**WORK TO BE COMPLETED**
Search the records for the word "back" and copy every line in which it occurs.

** Opening RECORDS SHOWN block **

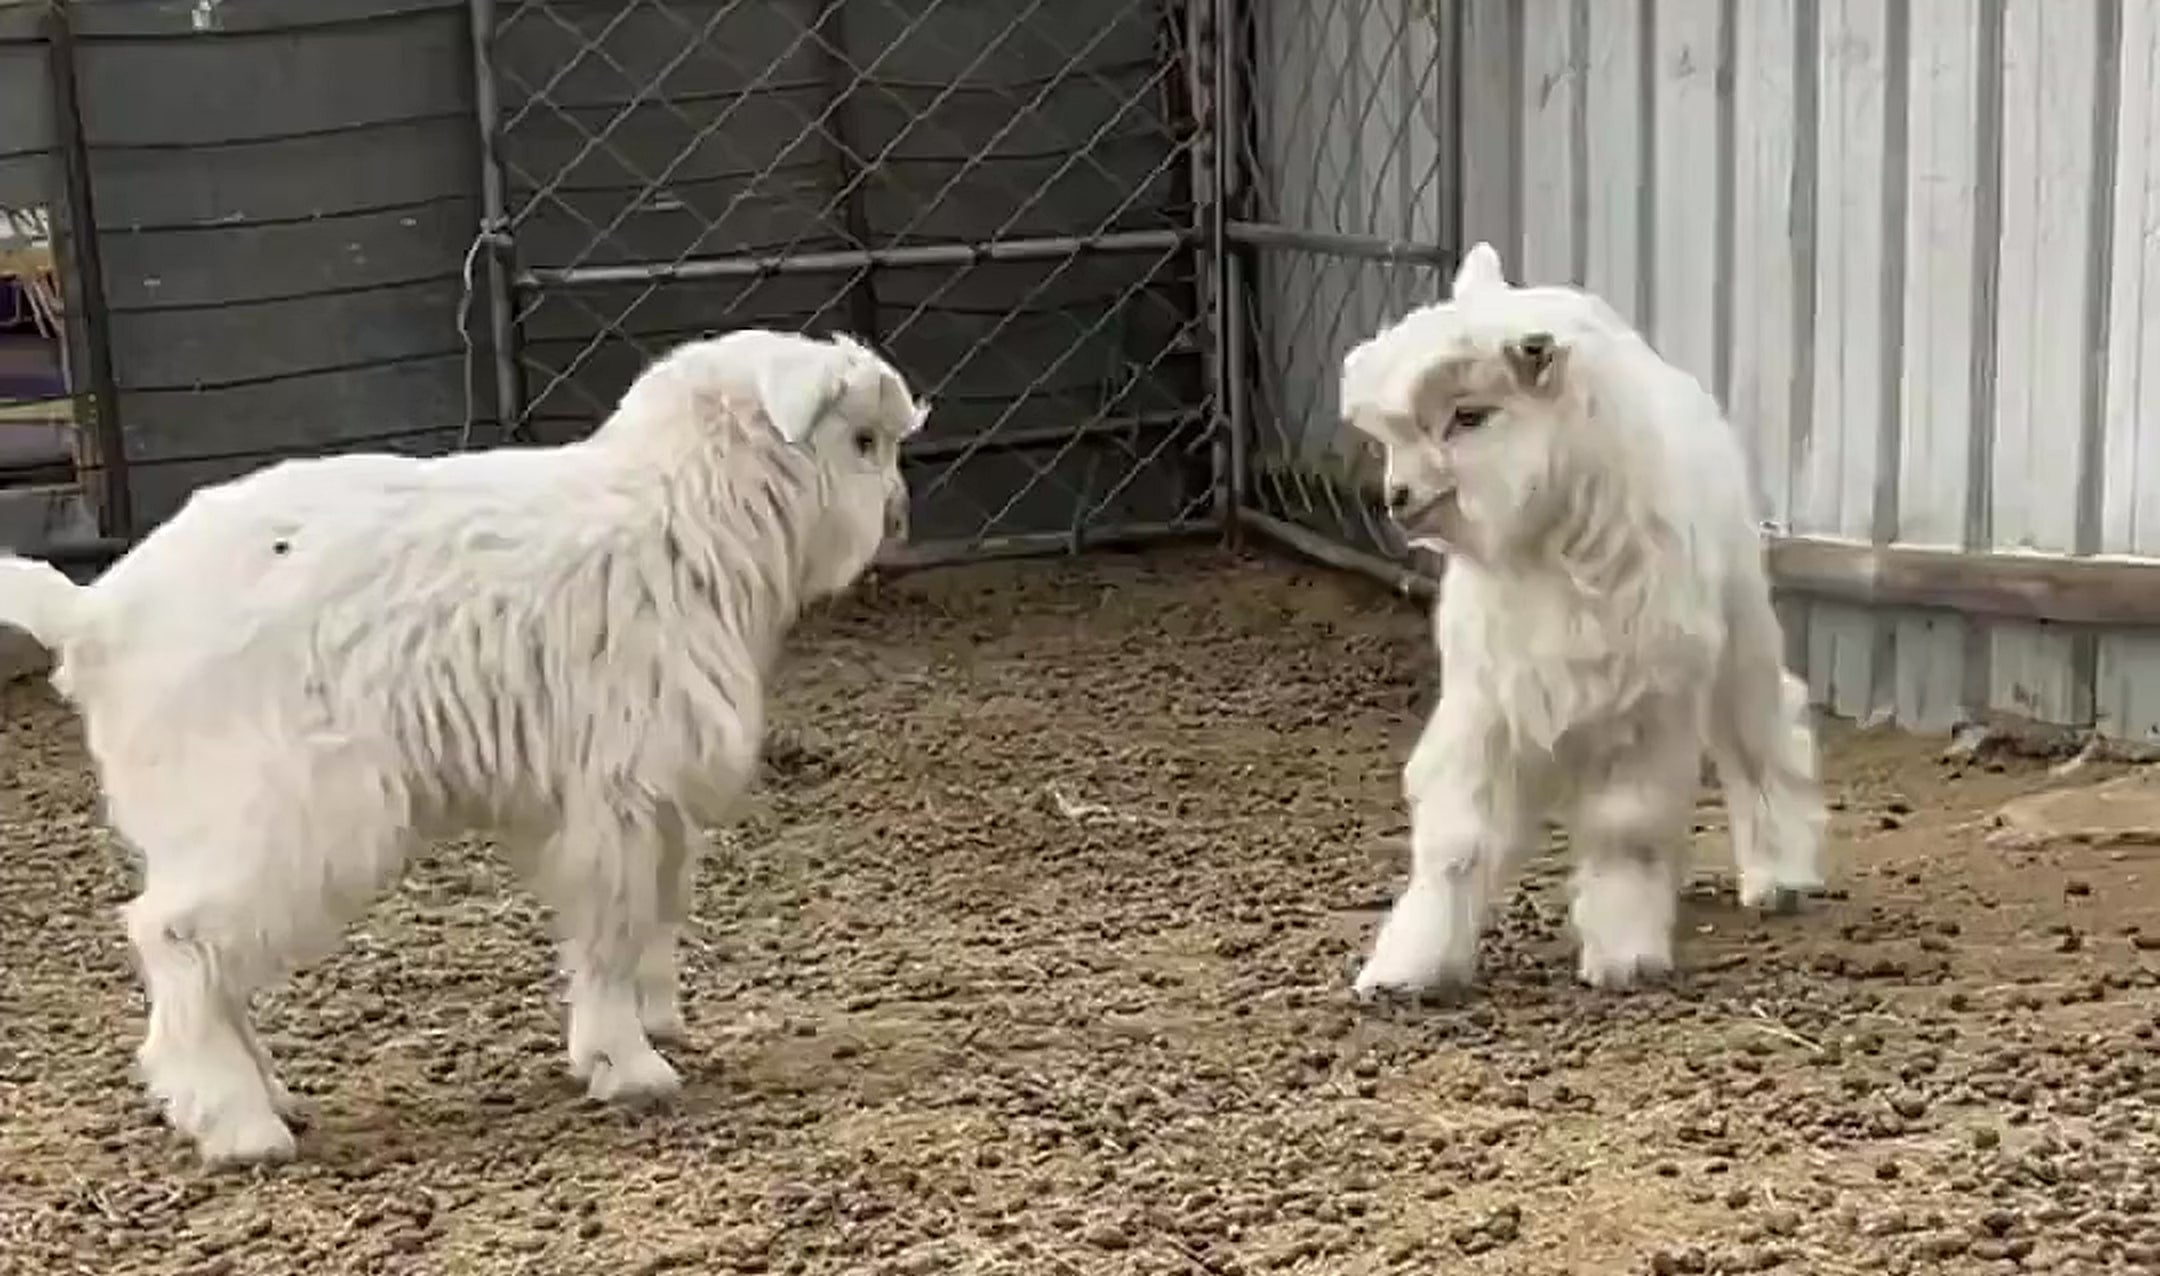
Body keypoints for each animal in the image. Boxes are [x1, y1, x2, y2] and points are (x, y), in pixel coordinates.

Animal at [0, 328, 928, 1165]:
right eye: (863, 440)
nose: (899, 516)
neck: (687, 515)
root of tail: (93, 619)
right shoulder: (616, 791)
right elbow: (614, 925)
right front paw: (629, 1066)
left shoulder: (654, 799)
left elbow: (658, 913)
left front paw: (657, 1023)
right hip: (278, 809)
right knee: (178, 938)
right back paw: (240, 1127)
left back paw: (268, 1096)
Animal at [1339, 243, 1824, 997]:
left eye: (1470, 416)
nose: (1399, 497)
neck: (1546, 549)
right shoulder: (1489, 704)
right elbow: (1456, 839)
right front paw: (1406, 967)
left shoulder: (1642, 710)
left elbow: (1625, 831)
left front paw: (1625, 956)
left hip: (1740, 628)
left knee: (1762, 735)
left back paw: (1779, 878)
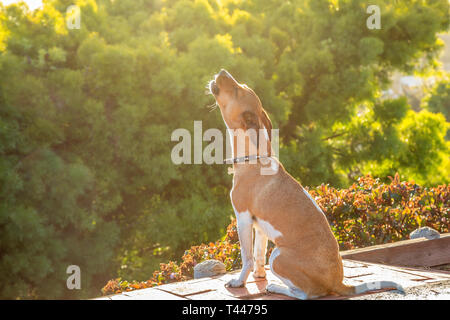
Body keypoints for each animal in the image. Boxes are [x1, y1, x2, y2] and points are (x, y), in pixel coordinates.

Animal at [208, 69, 404, 298]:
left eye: (237, 90)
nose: (222, 71)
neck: (254, 158)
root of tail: (338, 282)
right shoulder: (260, 226)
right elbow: (257, 254)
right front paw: (258, 276)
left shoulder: (243, 219)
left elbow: (246, 257)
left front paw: (239, 281)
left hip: (278, 255)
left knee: (308, 294)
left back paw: (277, 287)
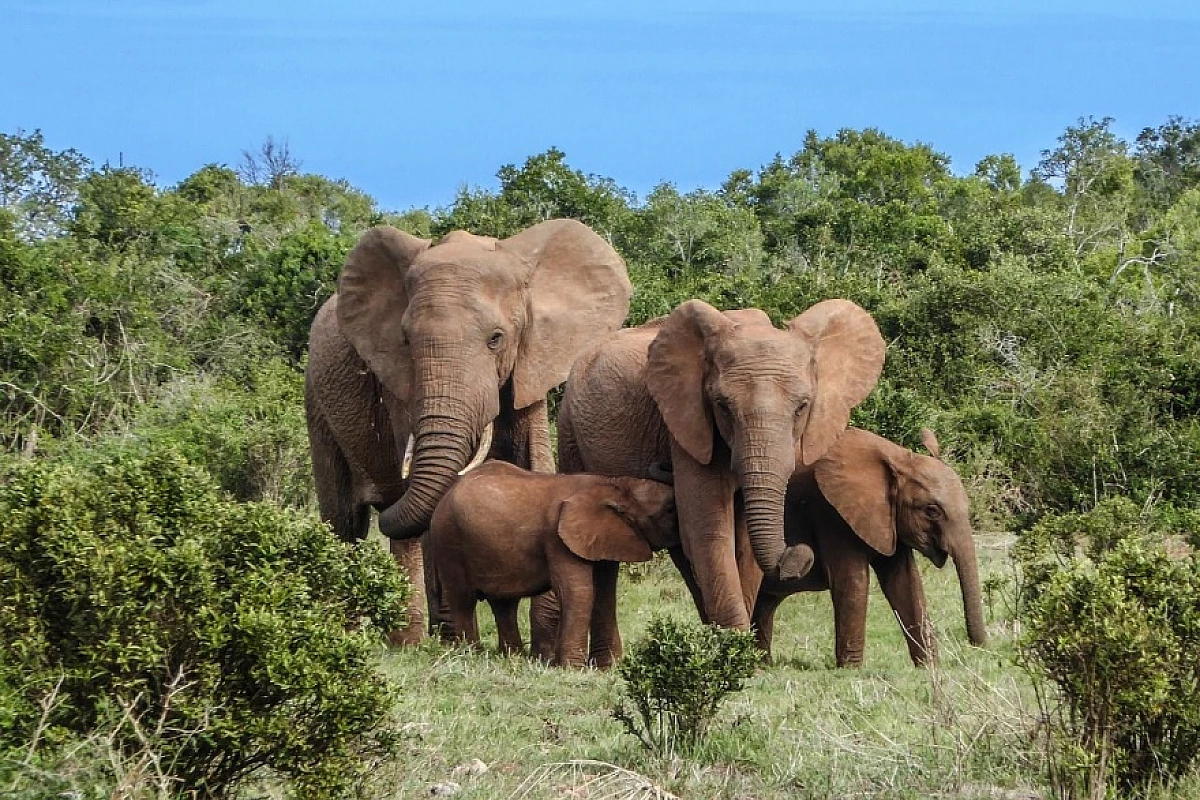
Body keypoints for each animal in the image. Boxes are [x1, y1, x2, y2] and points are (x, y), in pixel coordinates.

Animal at [304, 219, 633, 642]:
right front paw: (456, 638)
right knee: (345, 522)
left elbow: (536, 463)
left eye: (496, 339)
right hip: (316, 400)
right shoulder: (399, 383)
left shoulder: (531, 363)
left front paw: (543, 642)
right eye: (406, 340)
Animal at [429, 460, 676, 666]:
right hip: (448, 540)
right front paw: (573, 669)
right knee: (463, 600)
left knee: (504, 604)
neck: (614, 484)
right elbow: (577, 592)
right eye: (669, 508)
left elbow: (604, 594)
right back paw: (471, 654)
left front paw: (608, 667)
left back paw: (512, 658)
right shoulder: (557, 538)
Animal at [556, 297, 888, 642]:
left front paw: (735, 647)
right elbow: (710, 531)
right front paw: (734, 646)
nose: (798, 554)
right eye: (722, 406)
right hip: (569, 431)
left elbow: (743, 544)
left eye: (802, 407)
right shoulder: (688, 424)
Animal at [753, 429, 988, 666]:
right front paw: (850, 670)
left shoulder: (889, 521)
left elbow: (905, 582)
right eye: (932, 511)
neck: (899, 458)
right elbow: (852, 581)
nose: (977, 646)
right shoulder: (830, 513)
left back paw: (763, 664)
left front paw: (930, 667)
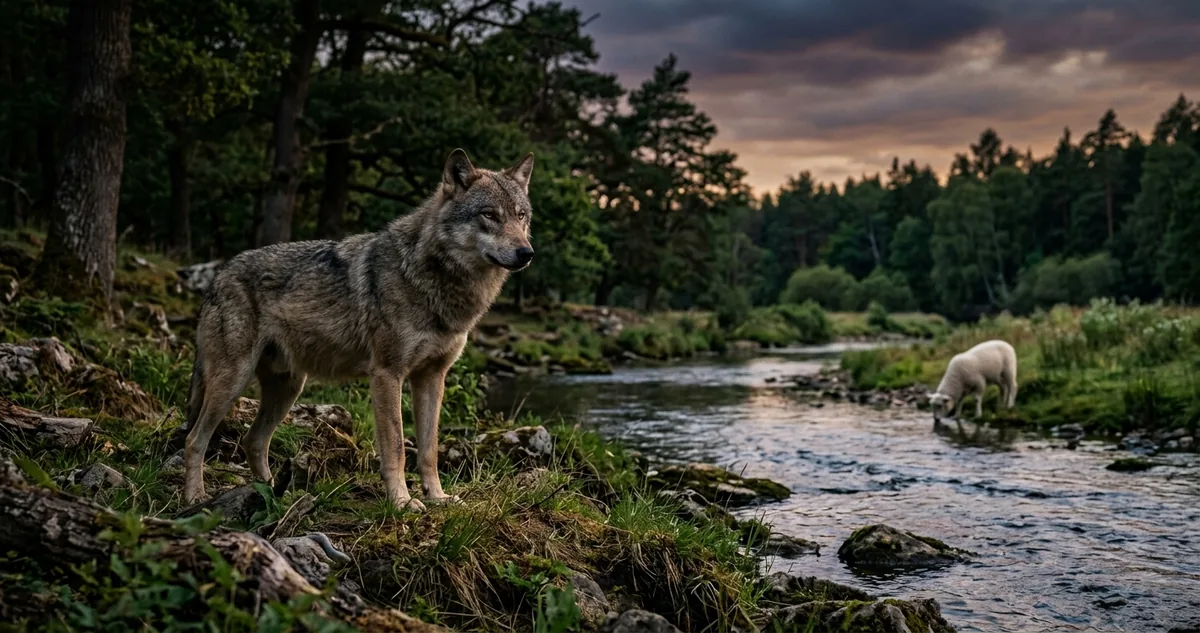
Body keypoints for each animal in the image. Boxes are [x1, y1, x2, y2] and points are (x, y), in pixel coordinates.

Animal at [181, 148, 535, 511]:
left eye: (521, 216)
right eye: (489, 215)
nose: (527, 253)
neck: (432, 280)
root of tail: (217, 276)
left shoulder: (433, 378)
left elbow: (429, 449)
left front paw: (437, 497)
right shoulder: (387, 374)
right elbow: (396, 446)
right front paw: (402, 501)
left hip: (289, 388)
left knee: (253, 440)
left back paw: (274, 496)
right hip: (233, 382)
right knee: (195, 439)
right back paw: (195, 498)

** Closing RECORDS SHOWN block **

**COMPLETED EXERCISE**
right back paw: (240, 1127)
left back paw: (268, 1096)
left back paw: (1779, 878)
left back paw: (277, 287)
right back paw: (471, 654)
left back paw: (512, 658)
left back paw: (763, 664)
left back paw: (274, 496)
right back paw: (195, 498)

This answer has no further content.